--- EXCERPT TO READ ---
Bug #15492
closedrudder agent on Virtuozzo/openvz hypervisors uses broken vzps
Description
Hello!
This is a reopen of bug #4498 (https://issues.rudder.io/issues/4498) but I have not found how to reopen, sorry.
I use rudder agent 5.0.12, and part of the problem is still here.
More precisely, the part regarding calling vzps
with the option "thcount"
instead of "nlwp"
(see this comment: https://issues.rudder.io/issues/4498#note-4)
I have three openvz hypervisors, they are bare metal openvz and not Proxmox, as Alexis had noticed, Proxmox now uses LXC since v4.
On these hypervisors, all report are missing systematically, and rudder agent check
always return:
WARNING: No disable file detected and no agent executor process either. Restarting agent service...ok: stop service rudder-agent succeeded
ok: start service rudder-agent succeeded
Done
ok: Rudder agent check ran without errors.
Notive the "WARNING" part, it's always present, and on the rudder server, the node is seen at the exact hour when tu rudder agent check ran, but without any report (100% missing report)
It seems the rudder service starts, but does nothing after that :-/
After reading the bug 4498, I tried to launch directly cf-agent -Kv
It's very verbose, but by searching for vzps
inside the output, I indeed found lines like:
rudder verbose: P: END methods promise (any)
rudder verbose: Using the default body: processes_action
rudder verbose: Observe process table with /bin/vzps -E 0 -o user,pid,ppid,pgid,pcpu,pmem,vsz,ni,rss,thcount,stime,time,args
rudder verbose: A: ...................................................
rudder verbose: A: Bundle Accounting Summary for 'check_cron_daemon' in namespace default
There is no error around the vzps line, but when I tried to launch it from command line:
/bin/vzps -E 0 -o user,pid,ppid,pgid,pcpu,pmem,vsz,ni,rss,thcount,stime,time,args error: unknown user-defined format specifier "thcount" Usage: vzps [options] Try 'vzps --help <simple|list|output|threads|misc|all>' or 'vzps --help <s|l|o|t|m|a>' for additional help text. For more details see ps(1).
So it seems the thcount
options is still the problem, and despite the error, cf-agent report evertyghing is ok.
If I replace thcount with nlwp the vzps command line works and return all processes.
I do not found any other logs, but it seems that the vzps failed when the cf-agent ran, but it's considered as a success.
---
WHAT THIS EXERCISE ASKS:
(1) In the Rudder agent bug report, which option makes the vzps command run and return all processes when it is used in place of "thcount"?
(2) Continue the Rudder agent bug report from its last sentence.
--- PROVIDED MATERIAL ---
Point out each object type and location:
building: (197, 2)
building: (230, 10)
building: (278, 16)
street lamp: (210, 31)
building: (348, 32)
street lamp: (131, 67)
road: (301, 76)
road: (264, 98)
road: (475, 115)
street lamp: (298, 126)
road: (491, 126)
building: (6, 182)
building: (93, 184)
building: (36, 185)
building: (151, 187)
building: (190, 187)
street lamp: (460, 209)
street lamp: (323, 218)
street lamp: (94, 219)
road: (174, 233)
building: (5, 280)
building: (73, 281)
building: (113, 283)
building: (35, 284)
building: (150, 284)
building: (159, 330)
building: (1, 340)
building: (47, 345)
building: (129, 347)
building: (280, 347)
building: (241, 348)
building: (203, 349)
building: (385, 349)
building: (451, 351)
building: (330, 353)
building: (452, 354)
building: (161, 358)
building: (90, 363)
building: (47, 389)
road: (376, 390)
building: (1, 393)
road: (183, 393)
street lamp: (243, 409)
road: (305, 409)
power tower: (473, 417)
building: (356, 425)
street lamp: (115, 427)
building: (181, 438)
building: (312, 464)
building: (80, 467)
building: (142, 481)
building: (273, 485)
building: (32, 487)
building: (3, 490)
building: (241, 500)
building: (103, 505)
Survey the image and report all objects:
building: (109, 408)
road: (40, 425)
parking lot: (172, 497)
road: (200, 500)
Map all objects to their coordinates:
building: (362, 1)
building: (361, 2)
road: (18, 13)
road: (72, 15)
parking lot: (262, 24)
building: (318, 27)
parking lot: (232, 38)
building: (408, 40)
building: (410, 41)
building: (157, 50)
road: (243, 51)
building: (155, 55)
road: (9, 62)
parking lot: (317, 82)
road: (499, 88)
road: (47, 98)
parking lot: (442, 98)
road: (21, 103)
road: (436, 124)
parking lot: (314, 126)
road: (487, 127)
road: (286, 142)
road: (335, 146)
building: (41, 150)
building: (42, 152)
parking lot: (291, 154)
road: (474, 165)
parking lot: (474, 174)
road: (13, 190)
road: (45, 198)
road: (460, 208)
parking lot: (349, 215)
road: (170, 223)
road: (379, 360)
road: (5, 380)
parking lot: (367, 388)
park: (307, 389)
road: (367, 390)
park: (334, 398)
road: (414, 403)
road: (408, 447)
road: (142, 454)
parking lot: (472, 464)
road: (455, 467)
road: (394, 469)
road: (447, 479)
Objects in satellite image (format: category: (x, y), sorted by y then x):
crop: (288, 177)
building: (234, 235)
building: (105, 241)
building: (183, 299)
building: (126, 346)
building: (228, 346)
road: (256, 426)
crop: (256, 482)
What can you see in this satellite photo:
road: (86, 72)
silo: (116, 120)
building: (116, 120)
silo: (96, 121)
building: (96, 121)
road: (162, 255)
---
RESPONSES PER TASK:
(1) nlwp

(2)
So somewhat no report are generated but the agent think everything is ok :(
If I run rudder agent run
manually, it works and report are generated and sent to the server!
I do not know why rudder agent check
triggers the problem and not rudder agent run
For the moment I have a (dirty) workaround by deploying a custom cron launching rudder agent run (thanks rudder for this deployment ^^)
Please if you have any ideas how to patch that, it would be very appreciated, as Openvz hypervisor is not manageable by rudder at the moment because of that.
Thank you!
Updated by Alexis Mousset over 5 years ago
- Related to Bug #15488: Virtuozzo Virtual machine reported as "Unknown type" added
Updated by Alexis Mousset over 5 years ago
- Related to Bug #15487: Openvz/Virtuozzo virtual machine detected as Physical added
Updated by Alexis Mousset over 5 years ago
- Category set to Agent
- Target version set to 5.0.13
We actually used nlwp
, and changed it to thcount
afterwards in https://tracker.mender.io/browse/CFE-1822 (https://github.com/cfengine/core/commit/38d4018c83a377055197c0e4c8c8099f1bc142e3), apparently for Proxmox support. Do you know why there options are different between openVZ systems, and what is the correct way of listing processes now? (I fear reverting to nlwp would break things too).
Updated by Victor Héry over 5 years ago
Ok, this is interesting indeed
Apparently something has diverged between Proxmox and Openvz itself.
As stated at the end of bug #4498 Proxmox do not use openvz anymore (now LXC) and vzps is not present on recent proxmox:
# vzps
zsh: command not found: vzps
So I guess older version of Proxmox has different versions of vzps than virtuozzo, with different options :-/
Actually the correct options for last vzps version is nlwp
However, the ps command supports both, even if vzps should be a wrapper of ps.
I'll search from virtuozzo point of view, perhaps they have some explanation of that and keep you informed :-)
Thanks!
Updated by Victor Héry over 5 years ago
- Subject changed from rudder agent on Virtuozzo hypervisors uses broken vzps to rudder agent on Virtuozzo/openvz hypervisors uses broken vzps
Okay I was not able to find why this command changes its options.
Documentation states that both option should be supported, but it's not the case. There is no limit or bugs report.
I have opened a ticket in the openvz bugtracker (OVZ-7124) to see if there is any news or workaround about that.
In the meantime, it's sure that vzps does not exist anymore in recent proxmox version (that use LXC) and that openvz now support nlwp in vzps, so it should do the job to use nlwp instead of thcount, but it's up to you to choose I guess :-)
I'll keep you informed if I have news from openvz!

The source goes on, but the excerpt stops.